Oral language, predating written language by 200,000 to 300,000 years, formed the foundation for storytelling as an oral tradition.

People would gather around campfires, passing down stories from one generation to the next. These stories fulfilled essential functions, such as preserving history, teaching moral values, and providing entertainment.

Community elders likely shared their knowledge and experiences through these tales with their tiny, captivated audiences.

Through the use of metaphors in tribal storytelling, the first principles of storytelling and the concept of “world building” emerged, helping people make sense of their existence and establish codes and mythologies for their societies and their survival.

Worldbuilding allowed exploring complex abstract ideas like morality, philosophy, and spirituality through stories anyone could understand, preserving and transmitting cultural knowledge, values, and customs across generations.

As storytelling evolved, multiple storytellers worked together to create the great mythologies passed down through generations.

These complex and ever-evolving narratives contributed to human survival and our understanding of the world through the ages.

While I am not an expert in mythology or theology, it is fascinating to observe that grand mythological narratives, like the Roman and Greek sagas, the Bible, and the Quran, have emerged from countless storytellers. Over time, these collaborations have contributed layers to the enduring tales we recognize today embodied in religious and sacred texts.

Moreover, observing the resilience and durability of these stories and the beliefs they embody is remarkable.

World Building for Sovereign Creators

The people we serve have stories — internal and external narratives that shape and reinforce their beliefs and hierarchy (structure) of value.

As Jordan Peterson explains, we see meaning (not objects!). We infer objects (a digital course, product, or material items like a watch, car, or house) from meaning. One of the interesting insights that JP asserts is that meaning is mapped right onto our body.
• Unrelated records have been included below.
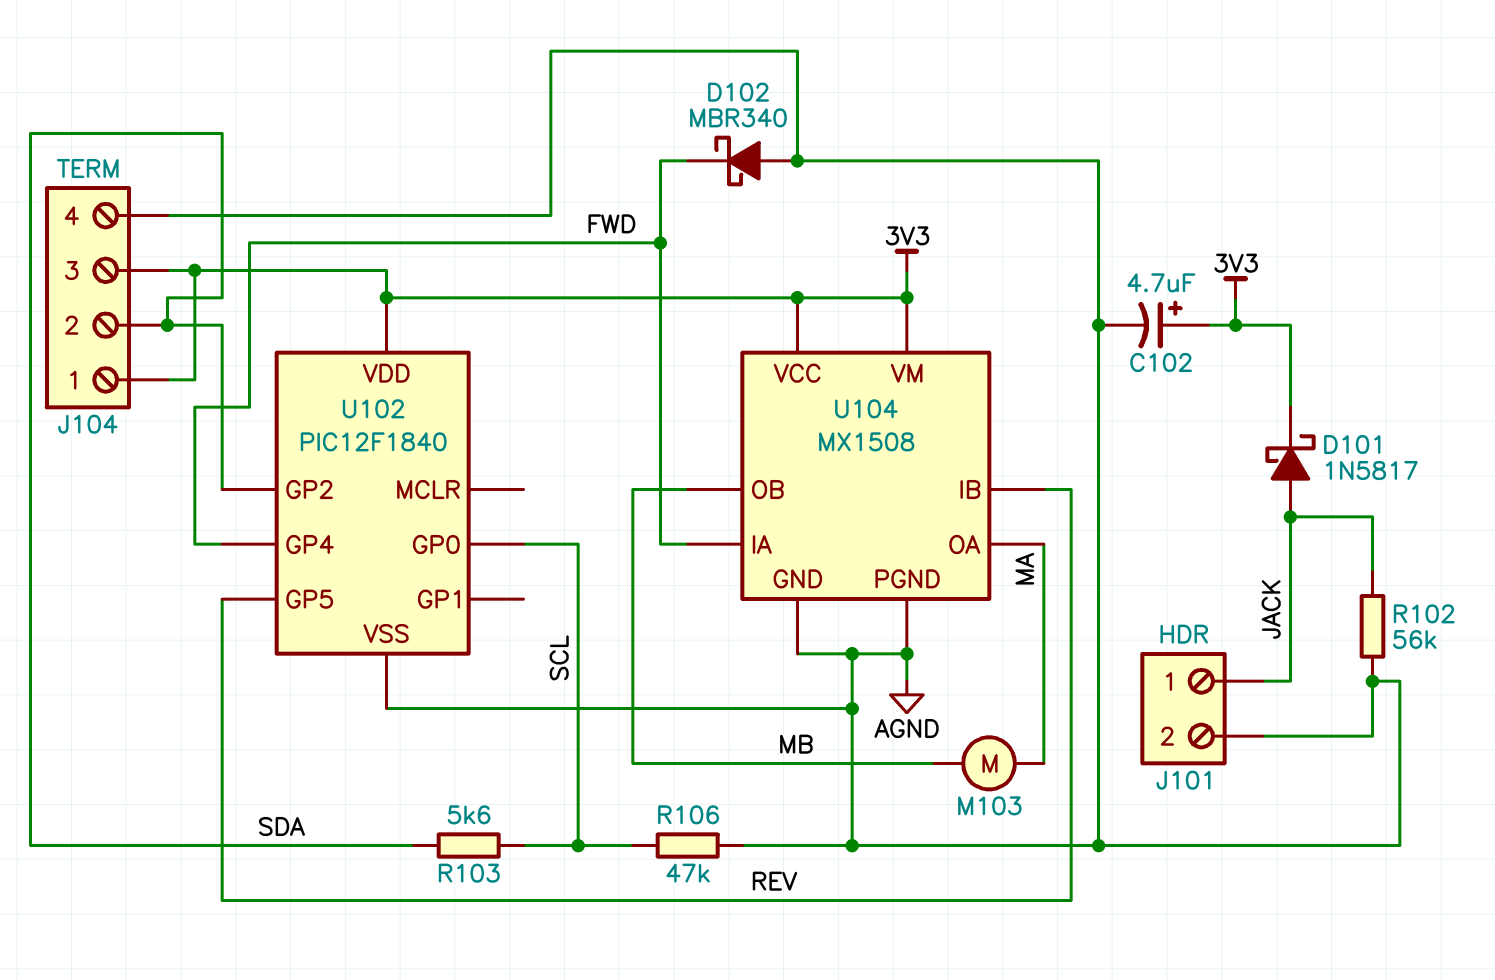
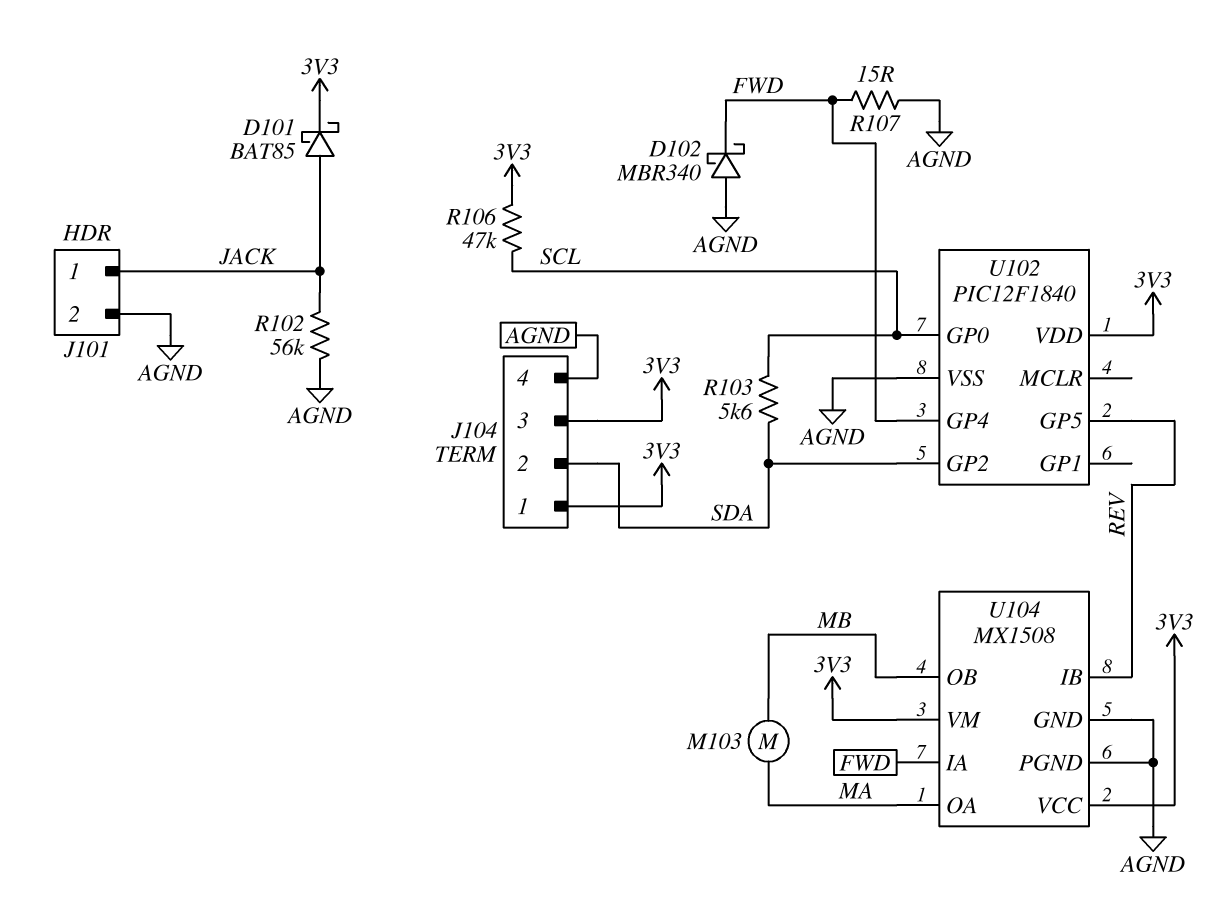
C102: 4.7uF (plus 3V3, minus AGND) -> none
D101: schottky 1N5817 (A JACK, K 3V3) -> schottky BAT85 (A JACK, K 3V3)
R106: 47k (AGND, SCL) -> 47k (3V3, SCL)
R107: none -> 15 (AGND, FWD)

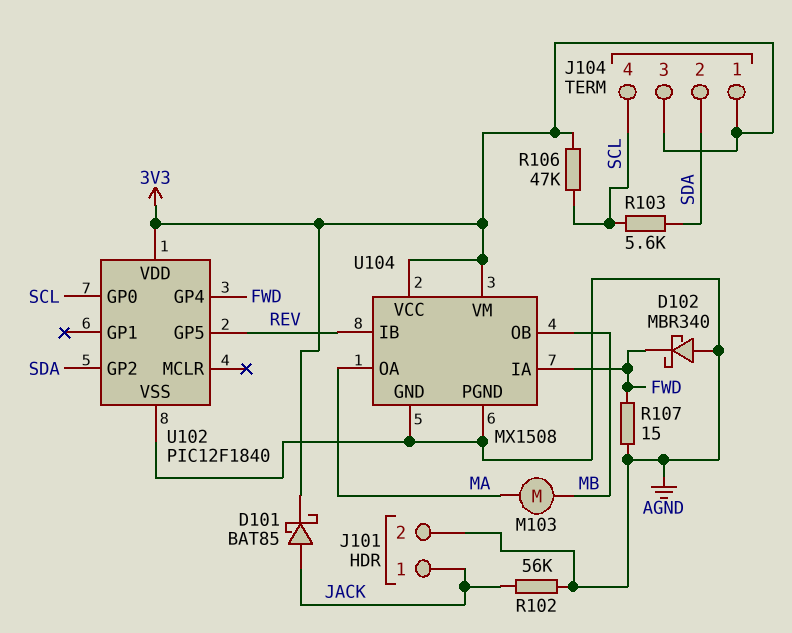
J104 pin 4: AGND -> SCL

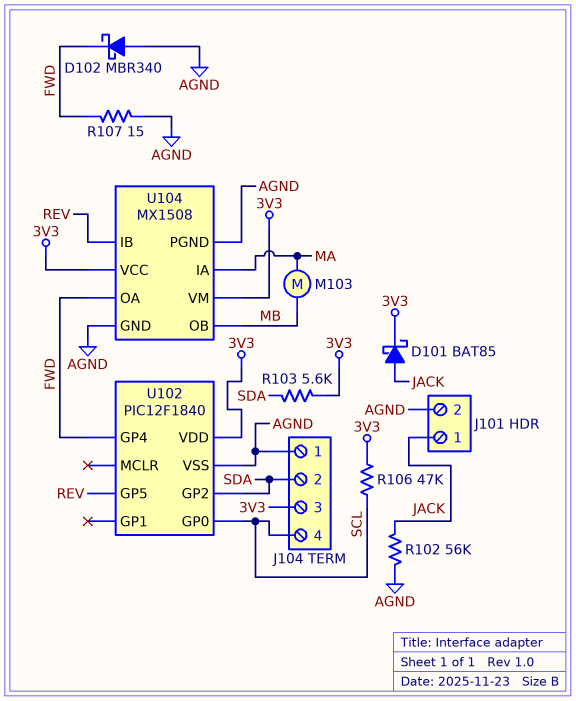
J104 pin 1: 3V3 -> AGND
R103: 5.6k (SCL, SDA) -> 5.6k (3V3, SDA)
U104 pin IA: FWD -> MA
U104 pin OA: MA -> FWD

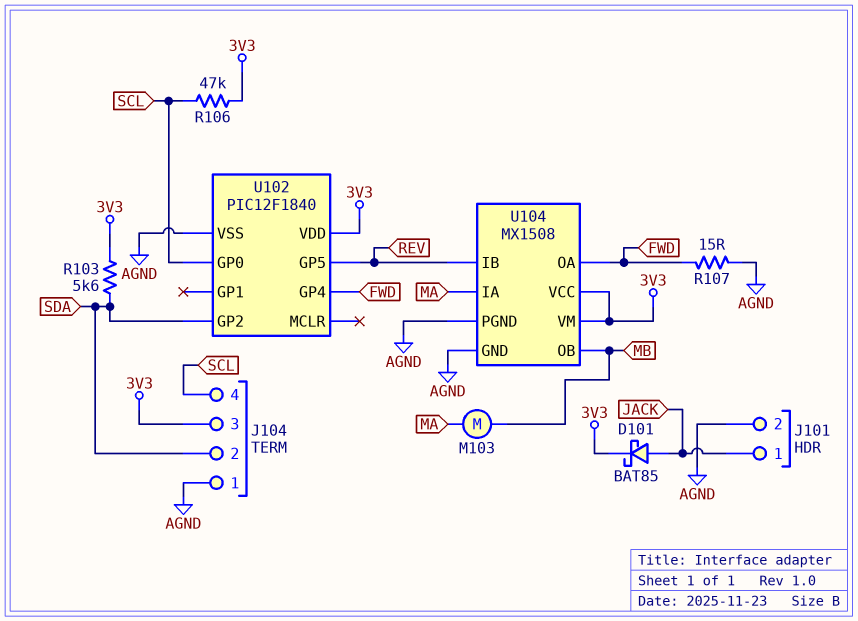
D102: schottky MBR340 (A AGND, K FWD) -> none
R102: 56k (AGND, JACK) -> none

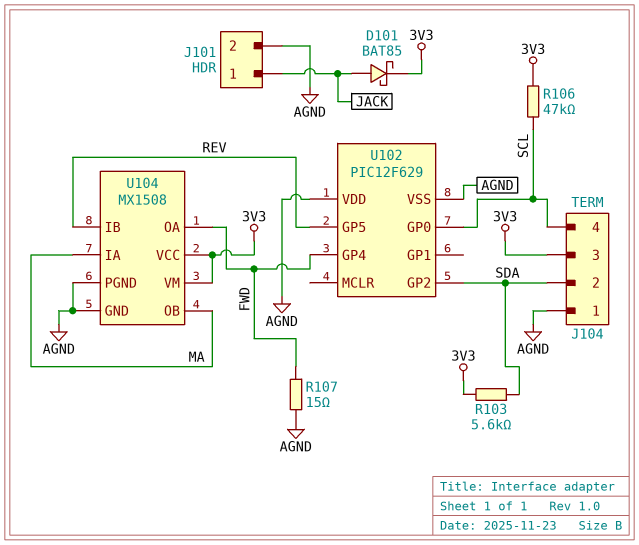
M103: motor (MA, MB) -> none
U102: PIC12F1840 -> PIC12F629
U102 pin VDD: 3V3 -> AGND
U104 pin OB: MB -> MA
What I find endlessly fascinating is that worldbuilding is a container for narratives (something I’ll expound on in later essays), allowing us to build an “open world” that contains many (hundreds of!) narratives, based on the stories and worldviews of our readers — prospects and customers. Like Harper in The Invisible Conversation.

In email #4 of my Tiny World email series, I talk about Mechanism Design Theory, which involves designing a situation (system) so that desired outcomes occur when each participant acts in their own self-interest.

The implications of this are astoundingly powerful.

Like fictional world-building, real-life world-building can create a sense of culture and meaning within an immersive setting.

This website, for example, is a real, living, breathing expression of me building a World for you to inhabit because there are things you read here that resonate with your sensibilities, specifically in how you can better attract an audience and better serve that audience within your area of expertise.

Worldbuilding is a complex, multilayered process for the creator (architect). It goes far beyond just mapping out places (articles and emails) and adding descriptive details (context and story).

Effective world-building involves establishing logical connections between all the elements so the World functions as a believable, immersive system.

The creator brings the world to life not through the density of detail but by knowing which details matter most to the overall meaning and experience. In this way, world-building moves from an act of imagination to one of calculated, purposeful creation — a sacred act.

(I have much more to add to this page, along with imagery, which I’ll do in due course.)